Value is still a strong incentive in the marketplace, and discount stores have benefitted from new consumer habits during the past three years.
Today, discount stores are still seeing sales growth, but it is at a slower rate than other retailers. And the luxury segment showed a 7.5 percent fiscal-year growth as of October 2010, compared to a 9.1 percent average monthly loss in 2009.
A limited survey of local retailers tells a similar story.
Local value-priced grocers, including Grocery Outlet and WinCo, called 2010 sales flat compared to growth in the recessionary years of 2007 through 2009, an indication that shoppers who switched stores due to the economy may be feeling financially able to shop at higher-priced competitors.
Local pizza restaurants Smokey’s Pizza and Blind Onion Pizza said sales were up a bit in 2010, with most of the increases coming after midyear. They expect to trend with state and national sales growth.

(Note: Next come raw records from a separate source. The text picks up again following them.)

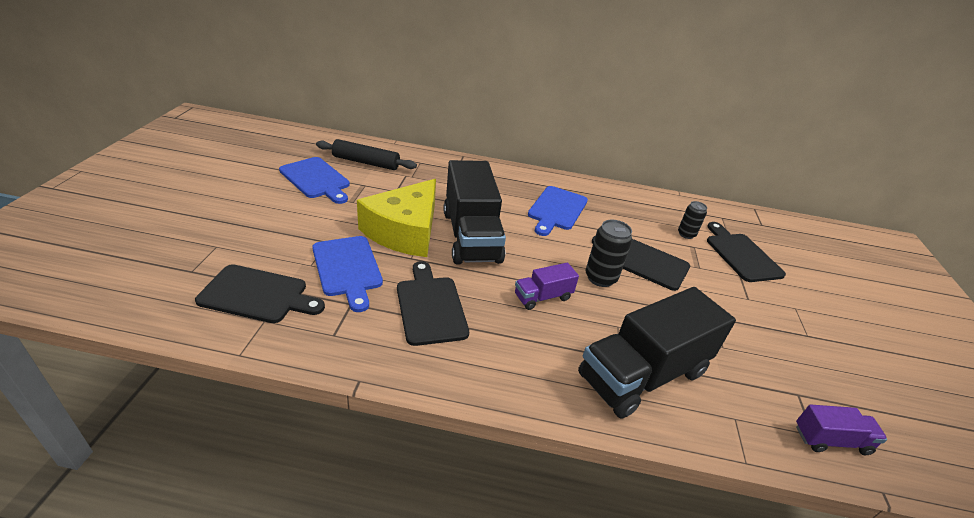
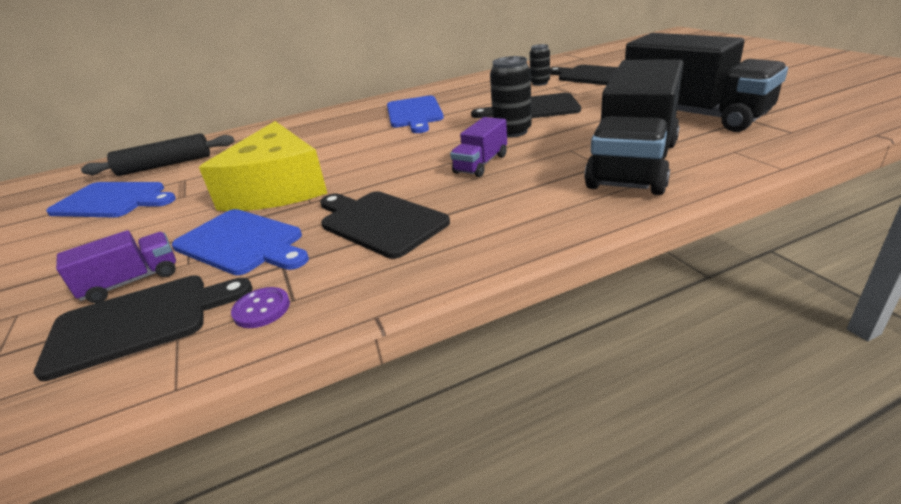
camera: 25 degrees left, 5 degrees down
(314, 330) = (261, 309): none -> purple button
(471, 236) = (355, 161): black truck -> black truck (693, 115)
(831, 440) = (805, 128): purple truck -> purple truck (132, 281)

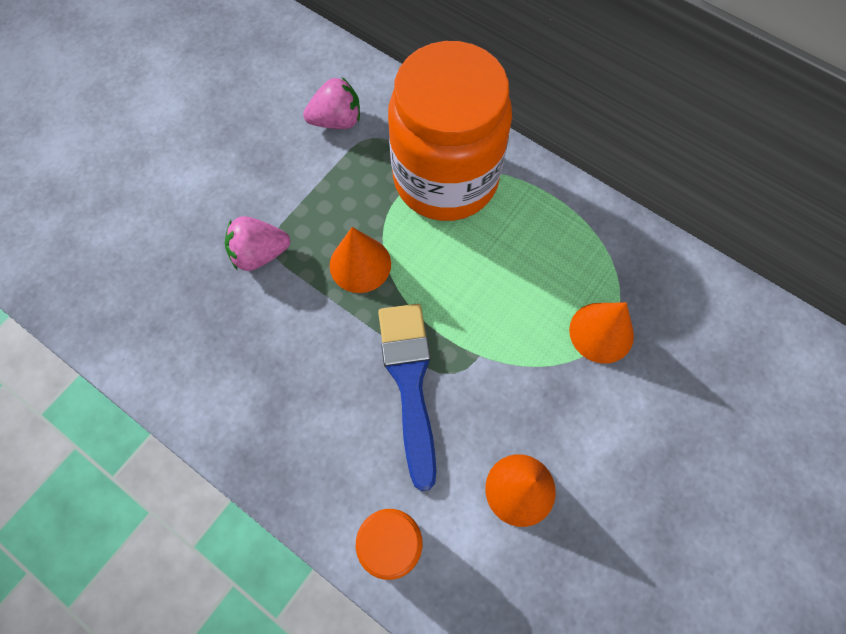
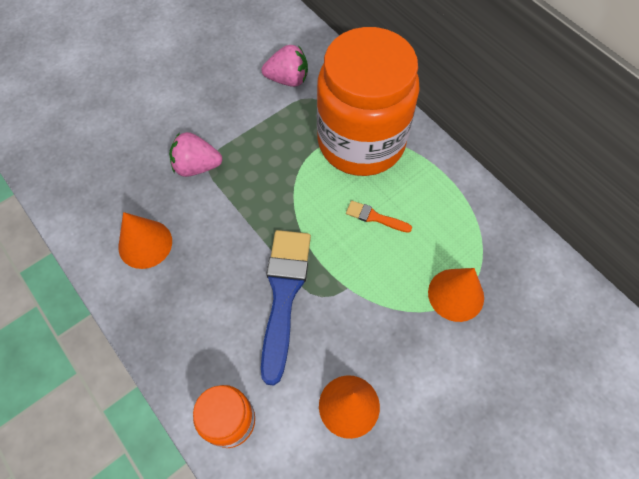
camera: 15 degrees right, 5 degrees down
(360, 264) = (272, 192): orange cone -> orange cone (145, 244)
(487, 265) = (375, 217): none -> orange brush

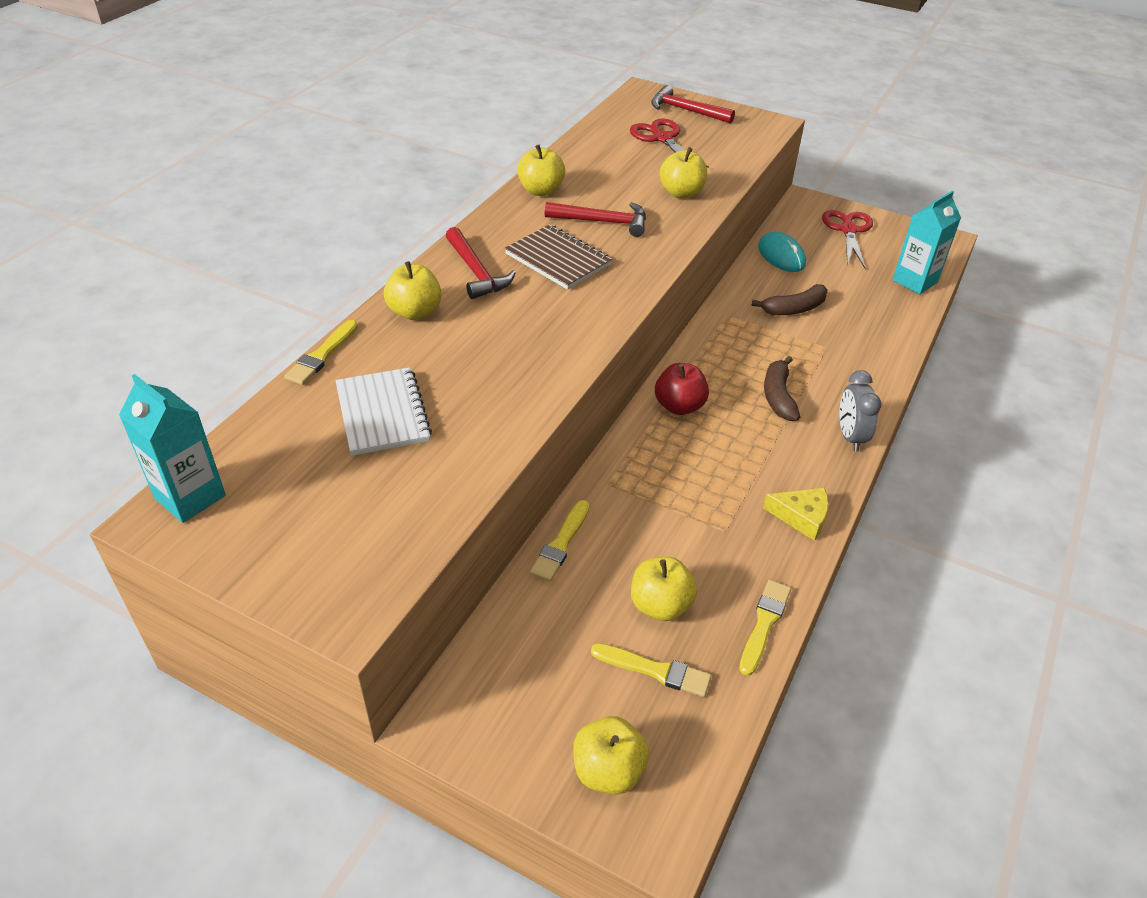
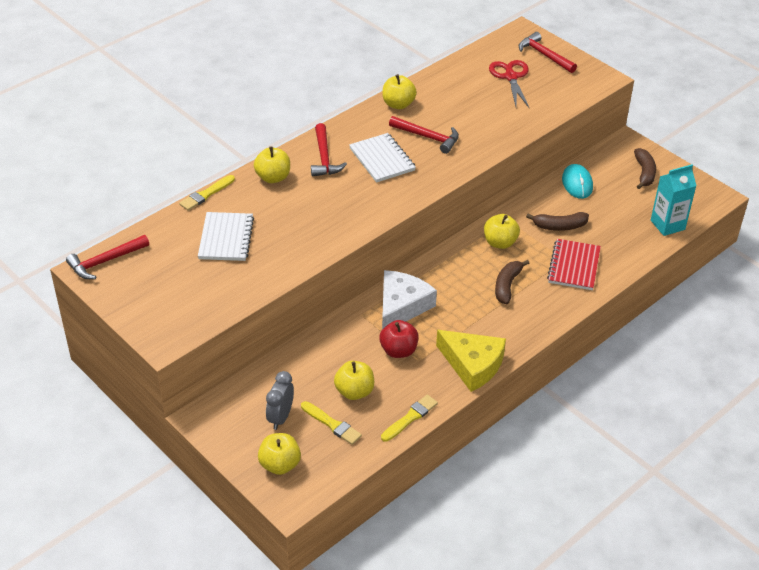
camera: 20 degrees right, 0 degrees up
(190, 497) = (105, 261): turquoise carton -> red hammer
(558, 259) = (382, 159): brown notebook -> white notebook
(561, 544) = (314, 343): yellow brush -> none
(657, 457) = (401, 306): none -> white cheese
(679, 406) = (435, 276): red apple -> red apple (398, 350)
(681, 193) = (497, 125): yellow apple -> yellow apple (500, 243)
(801, 517) = (472, 365): yellow cheese -> yellow cheese, size x1.71
(843, 353) = (574, 266): none -> red notebook
(848, 230) = (644, 173): red scissors -> brown banana
(850, 436) = (539, 323): grey clock -> grey clock (280, 417)

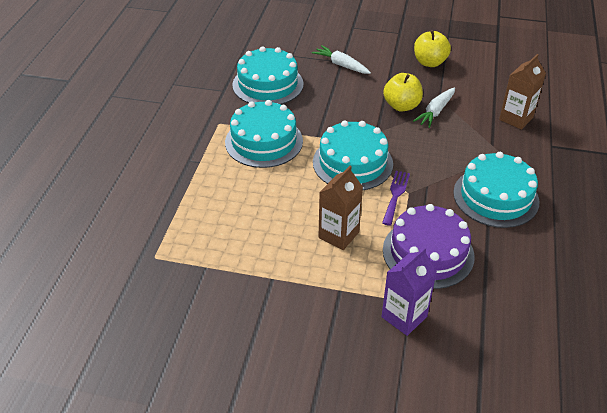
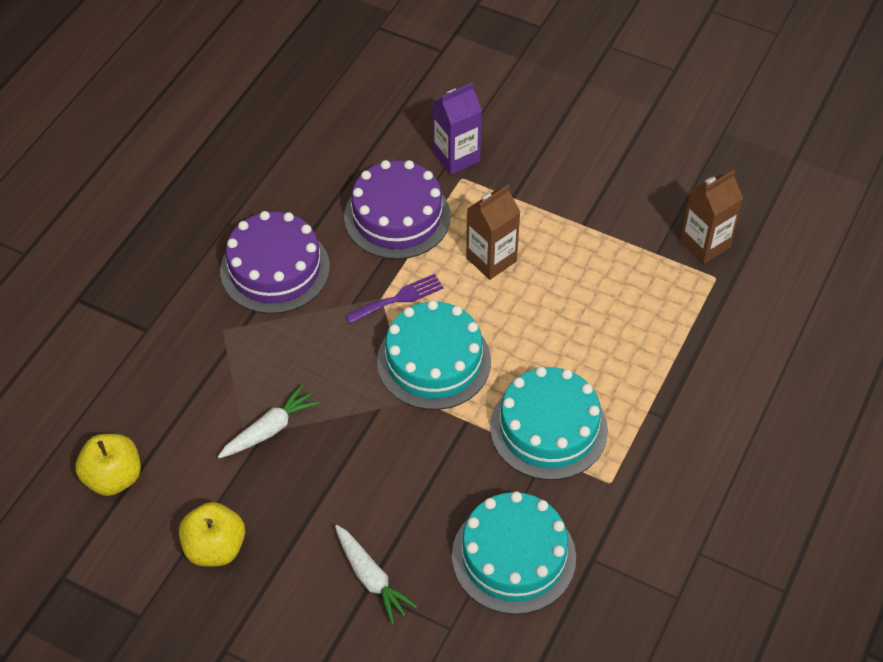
camera: 165 degrees left, 10 degrees up
(395, 195) = (398, 298): purple fork -> purple fork turned 150 degrees counterclockwise
(401, 106) = (314, 454): yellow apple -> yellow apple (113, 477)
(495, 197) = (275, 269): turquoise cake -> purple cake
(516, 118) = (159, 389): brown carton -> brown carton (705, 244)

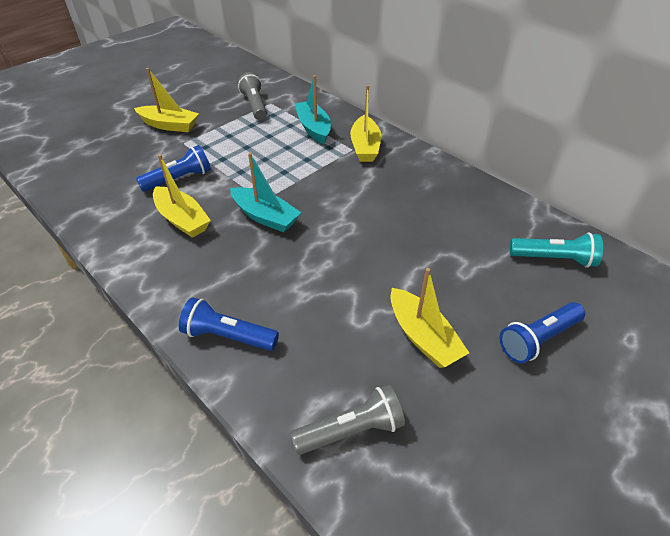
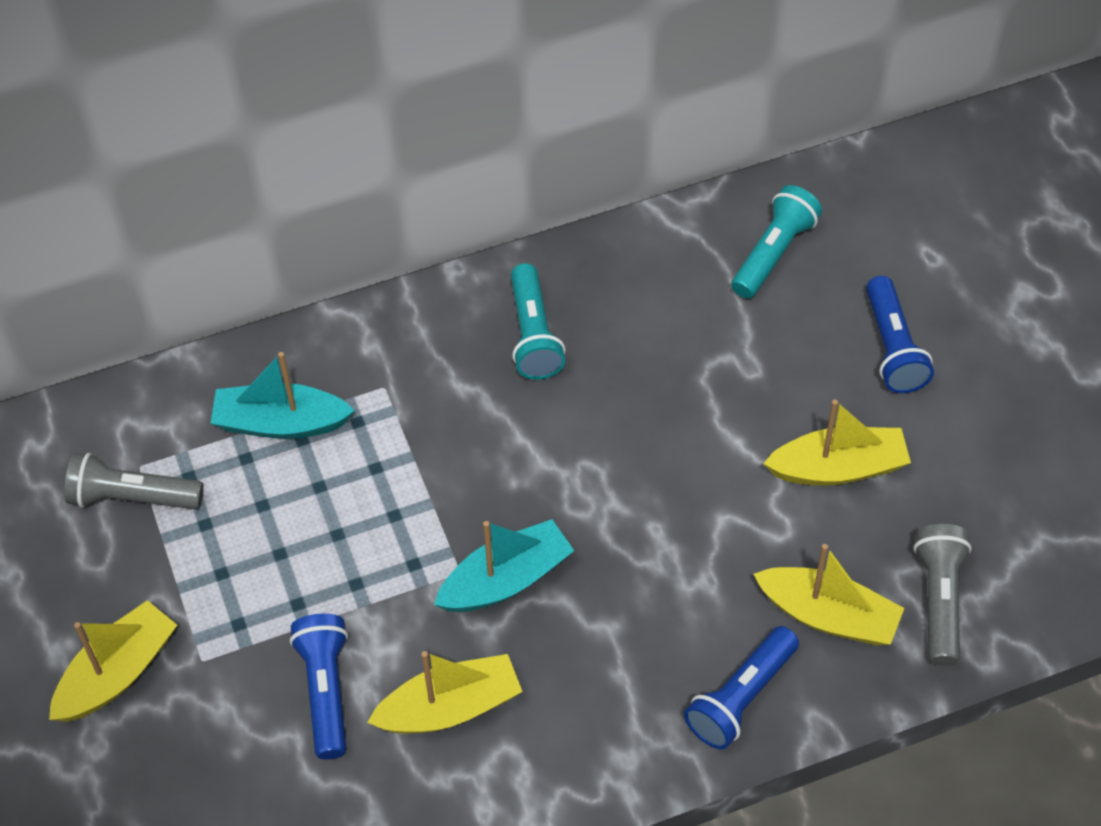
camera: 65 degrees left, 10 degrees up
(365, 147) = (388, 365): yellow boat -> yellow boat (828, 616)
(417, 184) = (533, 335): none -> turquoise flashlight

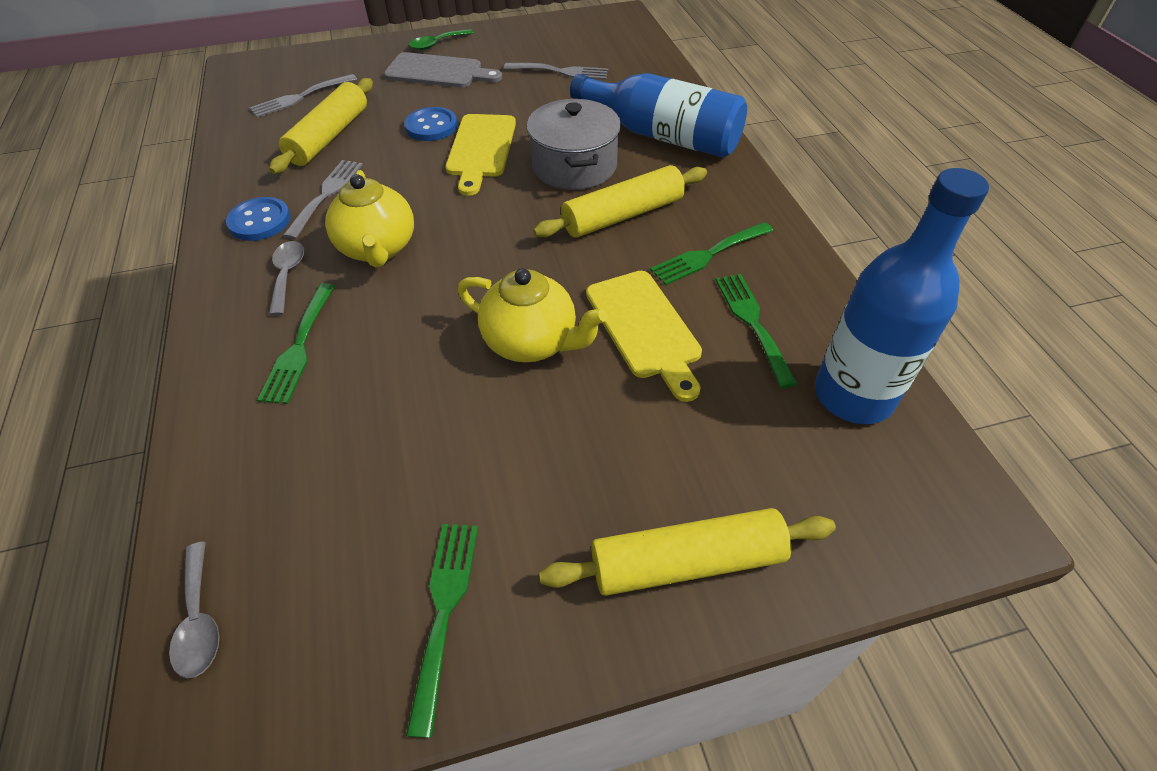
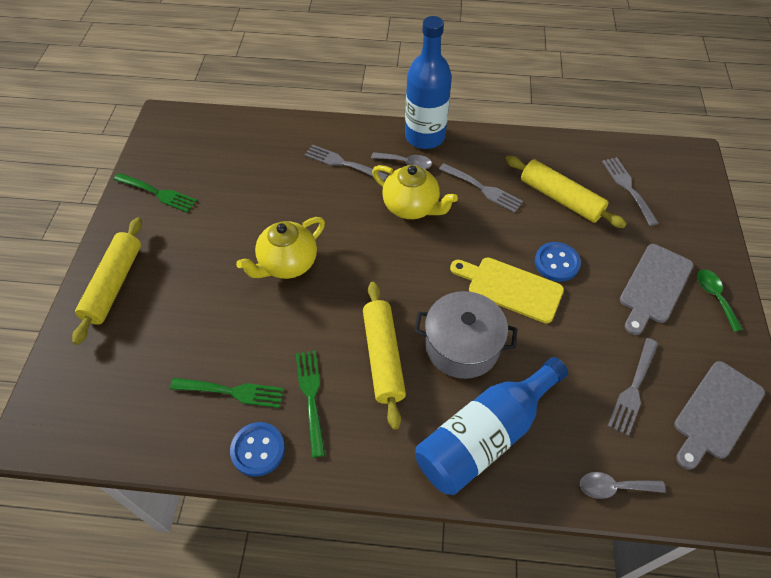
camera: 110 degrees right, 5 degrees up
(199, 619) = (208, 123): grey spoon -> grey spoon (613, 487)
(260, 221) = (466, 155): blue button -> blue button (258, 450)
(299, 347) = (342, 163): green fork -> grey fork
(378, 248) = (411, 207): yellow teapot -> yellow teapot turned 150 degrees counterclockwise
(559, 37) = (716, 413): none -> grey cutting board
(645, 328) = (264, 326): yellow cutting board -> none
(853, 395) = (143, 419): blue bottle -> blue bottle (425, 137)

Clothing retailers that have been in the community over 10 years say their apparel sales are flat or up just slightly, a welcome trend.
Parkrose Hardware owner Bryan Ableidinger noted that his Vancouver store has aggressively increased its level of service and support, resulting in sales growth in 2010. He said that his customers are using their shopping budgets to purchase higher-quality products and brands.
Westfield Vancouver Mall reported in October that during 2010 it saw an uptick in monthly sales and traffic.
All retailers know that the state of retail sales in 2011 will depend on jobs, consumer confidence and their own ability to understand their customers, providing the right mix of merchandise and service.
The sweetest words in retail this year could be these from Ableidinger: “We’re budgeting for growth in 2011.”